CUPTI profiling API memory leak

When building samples in the directory /usr/local/cuda/extras/CUPTI/samples/autorange_profiling, I included -Xcompiler -fsanitize=address in NVCCFLAGS. This was done so that I could detect any memory leaks during profiling.

However, after building, I encountered an error when attempting to execute auto_range_profiling.

==3113510==You are trying to dlopen a libnvperf_host.so shared library with RTLD_DEEPBIND flag which is incompatibe with sanitizer runtime (see https://github.com/google/sanitizers/issues/611 for details). If you want to run libnvperf_host.so library under sanitizers please remove RTLD_DEEPBIND from dlopen flags.

To address this issue, I have implemented a workaround by incorporating a dlopen hooker that can modify the RTLD_DEEPBIND flag.

#include <dlfcn.h>
#include <stdio.h>

typedef void* (*orig_dlopen_func_type)(const char*, int);
void* dlopen(const char* filename, int flags) {
  void* result;
  orig_dlopen_func_type original_dlopen;
  original_dlopen = (orig_dlopen_func_type)dlsym(((void*)-1l), "dlopen");
  if (flags & RTLD_DEEPBIND) {
    printf("Intercepted dlopen(%s, %d)\n", filename, flags);
    flags &= ~RTLD_DEEPBIND;
    printf("Adjusted flags to %d\n", flags);
  }
  result = (*original_dlopen)(filename, flags);
  return result;
}

To build the file, use the following command: gcc -shared -o dlopen_intercept.so hook_dlopen.c.

Next, run the program with the command sudo ASAN_OPTIONS=verify_asan_link_order=0 LD_PRELOAD=/media/nvme/xuzhi/cts/dlopen_intercept.so:/lib/aarch64-linux-gnu/libasan.so.5 ./auto_range_profiling. This should properly execute the binary.

According to the ASAN report, there appears to be a memory leak issue as follow.

Usage: ./auto_range_profiling [device_num] [metric_names comma separated]
CUDA Device Number: 0
Compute Capability of Device: 8.7
Intercepted dlopen(libnvperf_host.so, 266)

*Stored records:*
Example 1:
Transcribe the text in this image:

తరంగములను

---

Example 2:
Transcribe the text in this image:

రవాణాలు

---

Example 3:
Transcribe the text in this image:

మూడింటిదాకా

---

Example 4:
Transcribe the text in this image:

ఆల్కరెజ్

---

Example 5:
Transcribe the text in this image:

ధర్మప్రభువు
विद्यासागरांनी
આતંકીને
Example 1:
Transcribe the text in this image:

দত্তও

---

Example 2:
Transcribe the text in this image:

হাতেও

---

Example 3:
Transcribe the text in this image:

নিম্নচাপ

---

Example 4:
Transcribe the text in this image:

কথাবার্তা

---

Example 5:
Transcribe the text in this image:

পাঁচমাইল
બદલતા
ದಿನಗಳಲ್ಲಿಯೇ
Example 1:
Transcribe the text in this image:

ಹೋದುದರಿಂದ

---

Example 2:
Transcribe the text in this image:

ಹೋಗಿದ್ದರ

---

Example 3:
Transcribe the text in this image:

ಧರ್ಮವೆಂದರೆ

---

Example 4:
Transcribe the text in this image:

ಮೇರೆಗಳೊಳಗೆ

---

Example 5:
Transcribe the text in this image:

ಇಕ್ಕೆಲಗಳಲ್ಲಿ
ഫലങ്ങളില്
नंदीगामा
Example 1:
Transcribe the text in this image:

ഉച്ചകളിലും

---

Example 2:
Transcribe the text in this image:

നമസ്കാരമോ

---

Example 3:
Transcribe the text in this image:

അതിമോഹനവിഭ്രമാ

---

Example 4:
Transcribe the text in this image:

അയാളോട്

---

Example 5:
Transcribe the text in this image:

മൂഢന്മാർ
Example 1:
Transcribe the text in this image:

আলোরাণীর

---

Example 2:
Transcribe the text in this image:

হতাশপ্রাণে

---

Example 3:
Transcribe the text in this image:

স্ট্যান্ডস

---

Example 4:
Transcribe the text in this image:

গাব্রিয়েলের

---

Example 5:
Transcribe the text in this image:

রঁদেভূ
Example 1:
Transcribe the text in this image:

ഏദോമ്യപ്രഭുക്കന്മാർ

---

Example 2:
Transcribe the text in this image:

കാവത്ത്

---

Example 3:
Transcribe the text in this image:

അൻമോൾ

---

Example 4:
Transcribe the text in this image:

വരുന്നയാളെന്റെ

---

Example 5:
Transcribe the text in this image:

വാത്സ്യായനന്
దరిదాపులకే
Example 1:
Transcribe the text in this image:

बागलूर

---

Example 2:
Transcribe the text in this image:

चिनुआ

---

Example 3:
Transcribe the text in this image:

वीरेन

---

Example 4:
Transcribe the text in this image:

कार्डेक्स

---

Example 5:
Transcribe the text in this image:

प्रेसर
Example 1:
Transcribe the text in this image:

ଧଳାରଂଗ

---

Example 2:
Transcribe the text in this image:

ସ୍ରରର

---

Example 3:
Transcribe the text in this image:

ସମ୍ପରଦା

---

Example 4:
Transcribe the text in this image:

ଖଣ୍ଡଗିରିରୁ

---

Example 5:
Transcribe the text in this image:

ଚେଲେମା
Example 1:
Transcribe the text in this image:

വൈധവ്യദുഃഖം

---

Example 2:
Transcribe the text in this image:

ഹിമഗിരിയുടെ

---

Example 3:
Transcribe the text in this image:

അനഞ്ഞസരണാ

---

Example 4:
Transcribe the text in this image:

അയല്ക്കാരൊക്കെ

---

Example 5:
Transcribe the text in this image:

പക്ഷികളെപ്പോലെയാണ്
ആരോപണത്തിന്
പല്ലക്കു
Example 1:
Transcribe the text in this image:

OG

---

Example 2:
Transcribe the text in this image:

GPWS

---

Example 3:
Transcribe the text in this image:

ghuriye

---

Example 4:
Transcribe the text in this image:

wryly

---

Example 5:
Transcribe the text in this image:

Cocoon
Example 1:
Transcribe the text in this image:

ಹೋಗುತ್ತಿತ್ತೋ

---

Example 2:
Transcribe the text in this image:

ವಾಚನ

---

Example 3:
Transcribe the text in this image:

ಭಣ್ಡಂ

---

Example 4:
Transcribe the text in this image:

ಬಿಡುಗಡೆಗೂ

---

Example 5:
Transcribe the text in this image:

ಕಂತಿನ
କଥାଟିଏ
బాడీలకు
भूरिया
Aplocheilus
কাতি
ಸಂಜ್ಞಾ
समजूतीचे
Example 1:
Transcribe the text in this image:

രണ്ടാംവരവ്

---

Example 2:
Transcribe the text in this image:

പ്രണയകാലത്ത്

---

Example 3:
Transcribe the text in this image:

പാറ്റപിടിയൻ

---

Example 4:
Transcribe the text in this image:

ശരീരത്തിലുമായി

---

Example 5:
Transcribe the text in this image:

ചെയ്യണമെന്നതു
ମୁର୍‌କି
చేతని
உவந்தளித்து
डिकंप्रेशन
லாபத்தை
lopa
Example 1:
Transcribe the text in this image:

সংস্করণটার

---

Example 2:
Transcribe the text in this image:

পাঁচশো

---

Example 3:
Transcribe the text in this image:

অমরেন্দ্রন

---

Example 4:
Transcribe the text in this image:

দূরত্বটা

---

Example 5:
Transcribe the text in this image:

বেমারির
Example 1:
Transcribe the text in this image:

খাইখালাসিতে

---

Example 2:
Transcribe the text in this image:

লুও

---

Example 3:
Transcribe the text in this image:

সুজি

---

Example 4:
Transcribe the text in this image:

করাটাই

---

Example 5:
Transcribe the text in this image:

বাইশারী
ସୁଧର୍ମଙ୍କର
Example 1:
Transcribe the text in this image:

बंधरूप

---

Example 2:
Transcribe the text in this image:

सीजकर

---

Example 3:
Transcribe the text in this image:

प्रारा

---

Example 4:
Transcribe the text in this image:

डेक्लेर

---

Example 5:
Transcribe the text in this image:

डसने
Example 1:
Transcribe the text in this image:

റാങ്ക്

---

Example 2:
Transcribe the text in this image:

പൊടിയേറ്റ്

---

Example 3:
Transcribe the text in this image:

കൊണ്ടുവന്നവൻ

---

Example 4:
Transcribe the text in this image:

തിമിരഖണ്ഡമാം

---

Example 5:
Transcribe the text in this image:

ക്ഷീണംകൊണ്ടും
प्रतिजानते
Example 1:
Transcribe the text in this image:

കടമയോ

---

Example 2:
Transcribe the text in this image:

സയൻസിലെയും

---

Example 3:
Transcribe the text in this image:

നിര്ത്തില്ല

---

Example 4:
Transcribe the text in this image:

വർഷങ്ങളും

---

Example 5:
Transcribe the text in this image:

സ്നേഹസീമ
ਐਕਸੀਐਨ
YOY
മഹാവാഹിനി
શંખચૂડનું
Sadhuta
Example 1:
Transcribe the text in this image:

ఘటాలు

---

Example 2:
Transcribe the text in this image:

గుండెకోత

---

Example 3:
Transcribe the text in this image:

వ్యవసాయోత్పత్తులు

*WHAT IS ASKED:*
a: Which shared library (.so) files are named in the post about the CUPTI profiling memory leak?
b: Print the lines of the Word transcription data records, starting at the first line of the records and ending at the line that contains "ഏദോമ്യപ്രഭുക്കന്മാർ", with both of those lines included.

*ANSWER SET:*
a:
- libnvperf_host.so
- dlopen_intercept.so
- libasan.so.5 (at /lib/aarch64-linux-gnu/libasan.so.5)

b:
Example 1:
Transcribe the text in this image:

తరంగములను

---

Example 2:
Transcribe the text in this image:

రవాణాలు

---

Example 3:
Transcribe the text in this image:

మూడింటిదాకా

---

Example 4:
Transcribe the text in this image:

ఆల్కరెజ్

---

Example 5:
Transcribe the text in this image:

ధర్మప్రభువు
विद्यासागरांनी
આતંકીને
Example 1:
Transcribe the text in this image:

দত্তও

---

Example 2:
Transcribe the text in this image:

হাতেও

---

Example 3:
Transcribe the text in this image:

নিম্নচাপ

---

Example 4:
Transcribe the text in this image:

কথাবার্তা

---

Example 5:
Transcribe the text in this image:

পাঁচমাইল
બદલતા
ದಿನಗಳಲ್ಲಿಯೇ
Example 1:
Transcribe the text in this image:

ಹೋದುದರಿಂದ

---

Example 2:
Transcribe the text in this image:

ಹೋಗಿದ್ದರ

---

Example 3:
Transcribe the text in this image:

ಧರ್ಮವೆಂದರೆ

---

Example 4:
Transcribe the text in this image:

ಮೇರೆಗಳೊಳಗೆ

---

Example 5:
Transcribe the text in this image:

ಇಕ್ಕೆಲಗಳಲ್ಲಿ
ഫലങ്ങളില്
नंदीगामा
Example 1:
Transcribe the text in this image:

ഉച്ചകളിലും

---

Example 2:
Transcribe the text in this image:

നമസ്കാരമോ

---

Example 3:
Transcribe the text in this image:

അതിമോഹനവിഭ്രമാ

---

Example 4:
Transcribe the text in this image:

അയാളോട്

---

Example 5:
Transcribe the text in this image:

മൂഢന്മാർ
Example 1:
Transcribe the text in this image:

আলোরাণীর

---

Example 2:
Transcribe the text in this image:

হতাশপ্রাণে

---

Example 3:
Transcribe the text in this image:

স্ট্যান্ডস

---

Example 4:
Transcribe the text in this image:

গাব্রিয়েলের

---

Example 5:
Transcribe the text in this image:

রঁদেভূ
Example 1:
Transcribe the text in this image:

ഏദോമ്യപ്രഭുക്കന്മാർ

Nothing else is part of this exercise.